I was able to see some of this “trouble” when I worked with the Native Tribes in Utah. There are eight sovereign tribal governments in Utah: Confederated Tribes of the Goshute Reservation, Navajo Nation, Northwestern Band of Shoshone Nation, Paiute Indian Tribe of Utah, San Juan Southern Paiute, Skull Valley Band of Goshute, Ute Mountain Ute Tribe, and the Ute Indian Tribe. One case that stuck out was with the Ute Mountain Ute Tribe. When I was there during the 1980’s the Corps of Engineers had constructed 12 different reservoirs in the Wasatch Mountains to store and divert water to the Colorado River to be used in California. The original agreement specified this diversion would be compensated for by building three dams to send water to the Ute Reservation. Even as I worked on additional reservoirs to store California water, none had been built or even started for the Utes.
Haaland was born in Arizona to a Native American mother who served in the Navy and a Norwegian American father who was an active-duty Marine. Haaland bounced between 13 public schools as the family changed military bases. At 15, she worked at a bakery, and later attended law school with the help of student loans and food stamps, occasionally experiencing homelessness as a single mother. Now after serving a single term in Congress, Haaland will oversee a department that manages roughly one-fifth of land in the U.S. While New Mexico is one of the top oil-and gas-producing states, Haaland has pledged to transform the department from a champion of fossil fuel development.
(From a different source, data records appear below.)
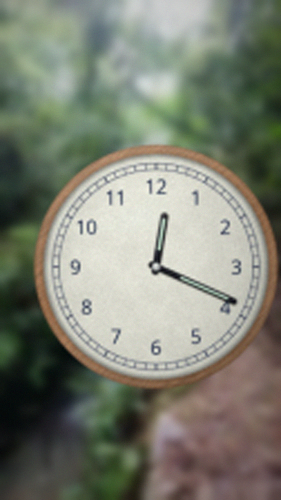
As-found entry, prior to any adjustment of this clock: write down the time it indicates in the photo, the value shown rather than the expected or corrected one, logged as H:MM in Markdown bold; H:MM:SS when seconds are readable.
**12:19**
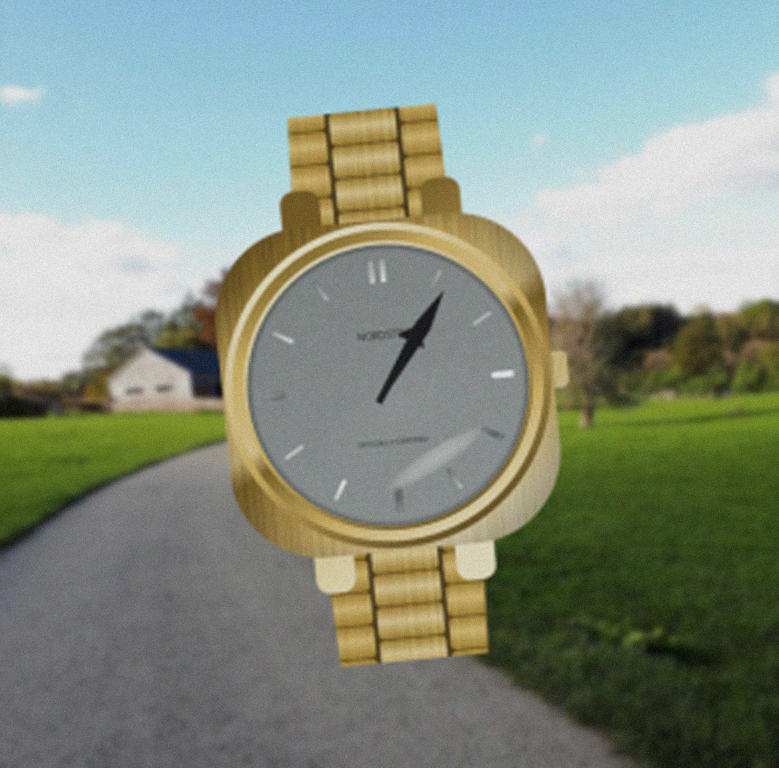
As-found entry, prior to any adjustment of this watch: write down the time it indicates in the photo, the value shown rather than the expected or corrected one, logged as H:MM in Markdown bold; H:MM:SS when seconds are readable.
**1:06**
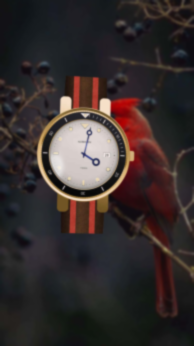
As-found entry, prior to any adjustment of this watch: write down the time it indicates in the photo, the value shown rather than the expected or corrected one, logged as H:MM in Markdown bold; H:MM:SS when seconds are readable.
**4:02**
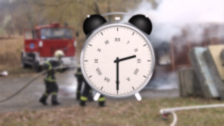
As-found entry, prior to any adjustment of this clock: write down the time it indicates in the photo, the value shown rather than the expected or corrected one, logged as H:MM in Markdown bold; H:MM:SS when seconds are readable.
**2:30**
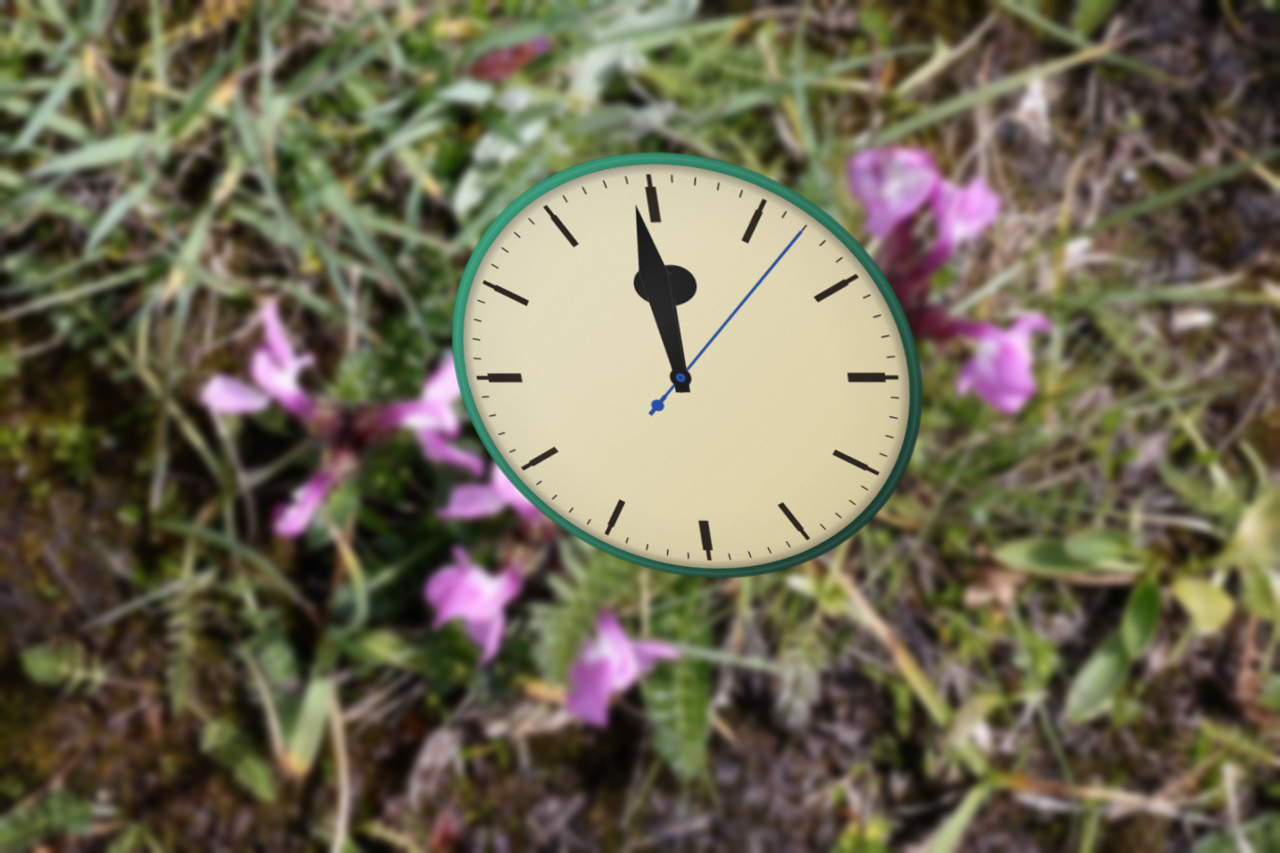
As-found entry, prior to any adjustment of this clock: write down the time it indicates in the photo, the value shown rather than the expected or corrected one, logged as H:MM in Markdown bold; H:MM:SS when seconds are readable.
**11:59:07**
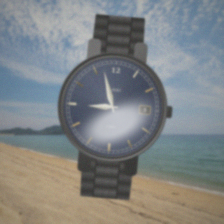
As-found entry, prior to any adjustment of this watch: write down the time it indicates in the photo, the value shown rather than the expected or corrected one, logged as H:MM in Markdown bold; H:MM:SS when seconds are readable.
**8:57**
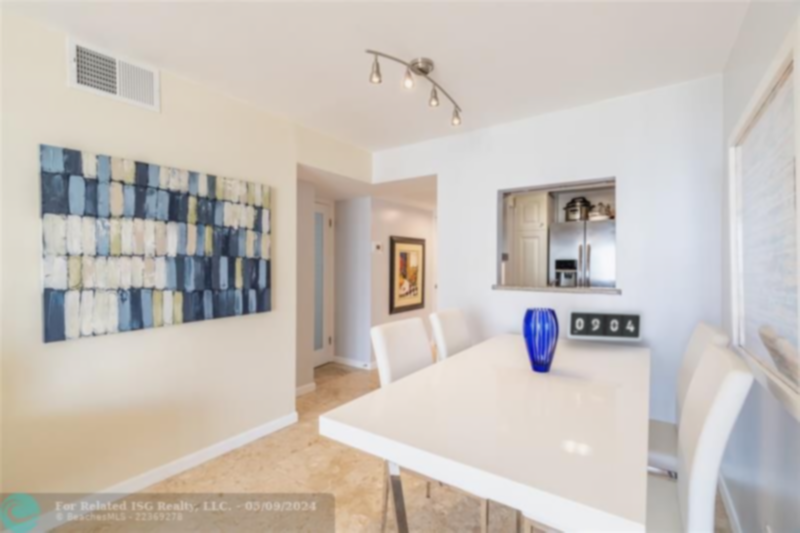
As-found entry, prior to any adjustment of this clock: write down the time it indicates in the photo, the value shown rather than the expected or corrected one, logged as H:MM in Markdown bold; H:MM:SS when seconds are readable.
**9:04**
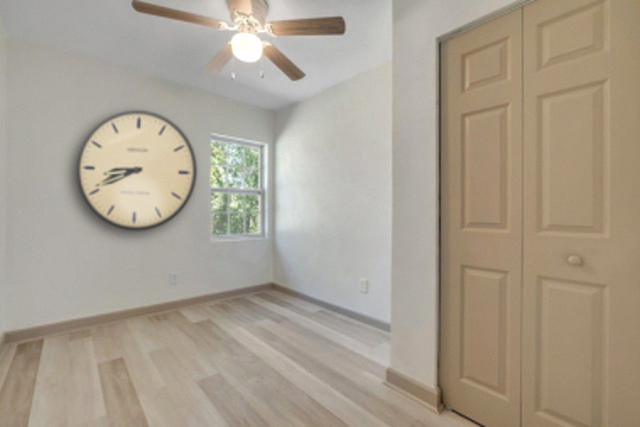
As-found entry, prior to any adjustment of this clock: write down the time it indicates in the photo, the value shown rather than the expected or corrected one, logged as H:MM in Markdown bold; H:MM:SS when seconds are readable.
**8:41**
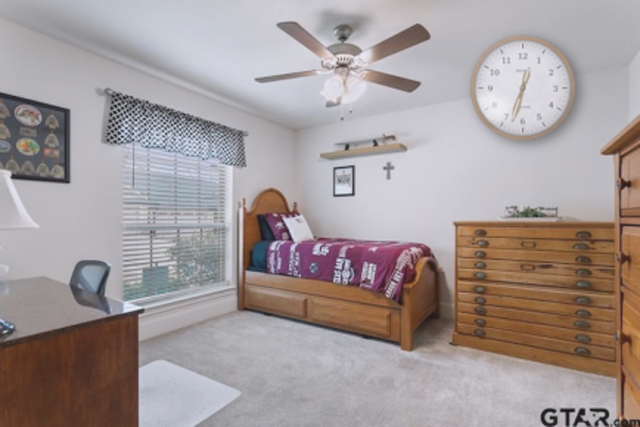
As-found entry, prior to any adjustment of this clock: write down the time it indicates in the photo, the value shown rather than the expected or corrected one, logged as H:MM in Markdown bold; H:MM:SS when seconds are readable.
**12:33**
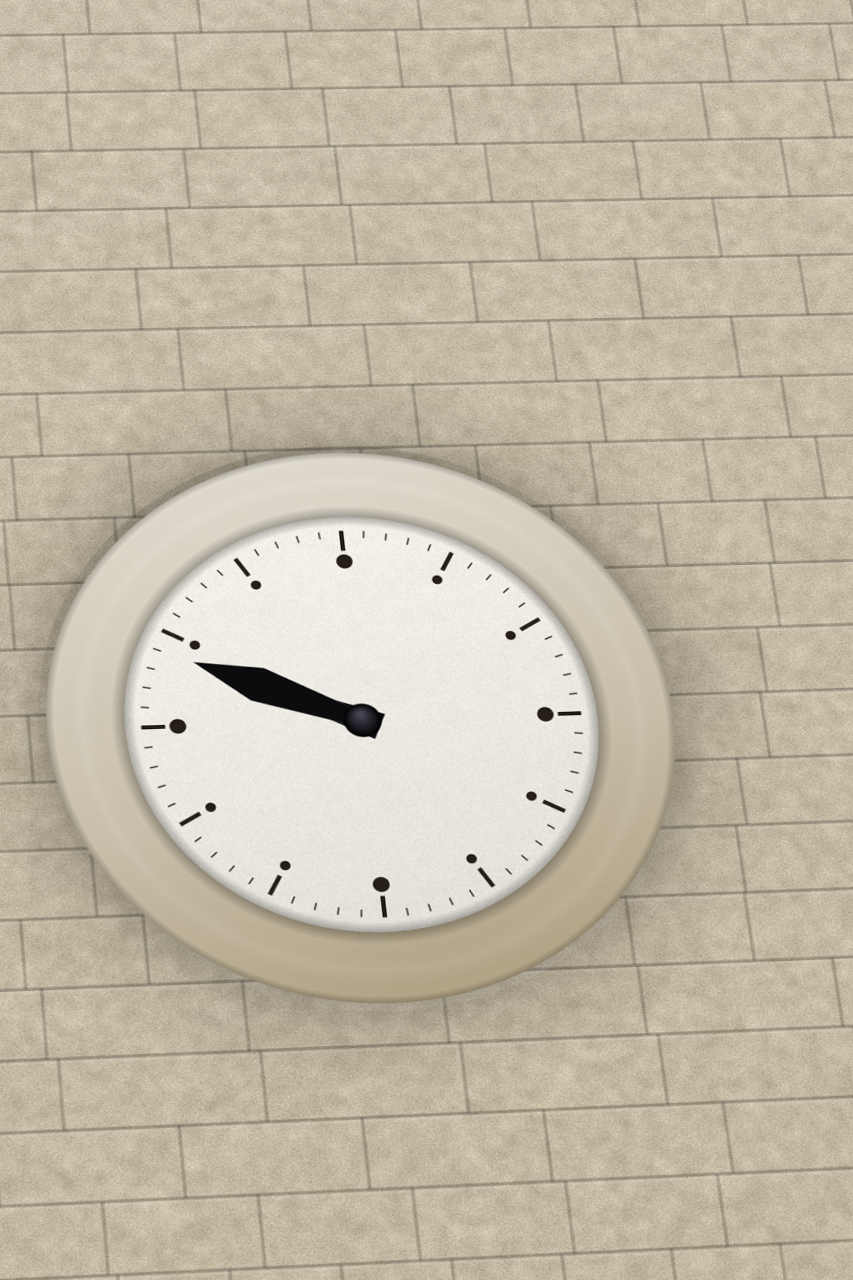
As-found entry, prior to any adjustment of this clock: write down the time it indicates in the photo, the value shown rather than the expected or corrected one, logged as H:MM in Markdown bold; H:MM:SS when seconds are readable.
**9:49**
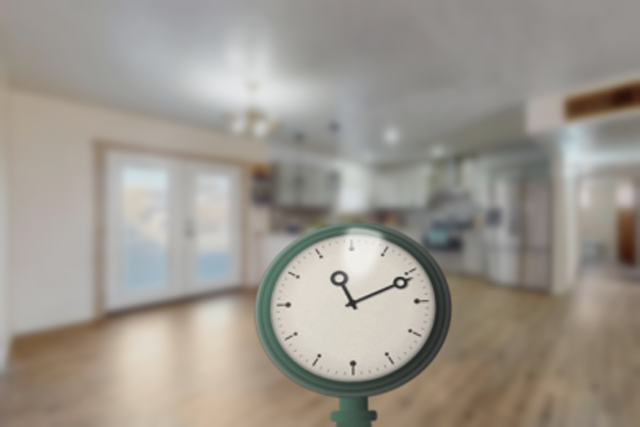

Instead, the focus will be on promoting renewable energy and policies to mitigate climate change.
Thoughts: During the 1970’s the Keep America Beautiful campaign featured Iron Eyes Cody, the actor who played an Indian shedding a tear at the sight of a littered American landscape. This became one of television’s best-known and most-honored commercials. Cody had roles in nearly 100 movies, including ”Sitting Bull,” ”Paleface” and ”A Man Called Horse,” as well as guest appearances on television programs like ”Bonanza,” ”Gunsmoke” and ”Rawhide.” Hopefully Haaland will be able to shed a tear seeing an opposite landscape, free from garbage, smoke, and other pollutants. Follow the science. Change is coming and it starts with you.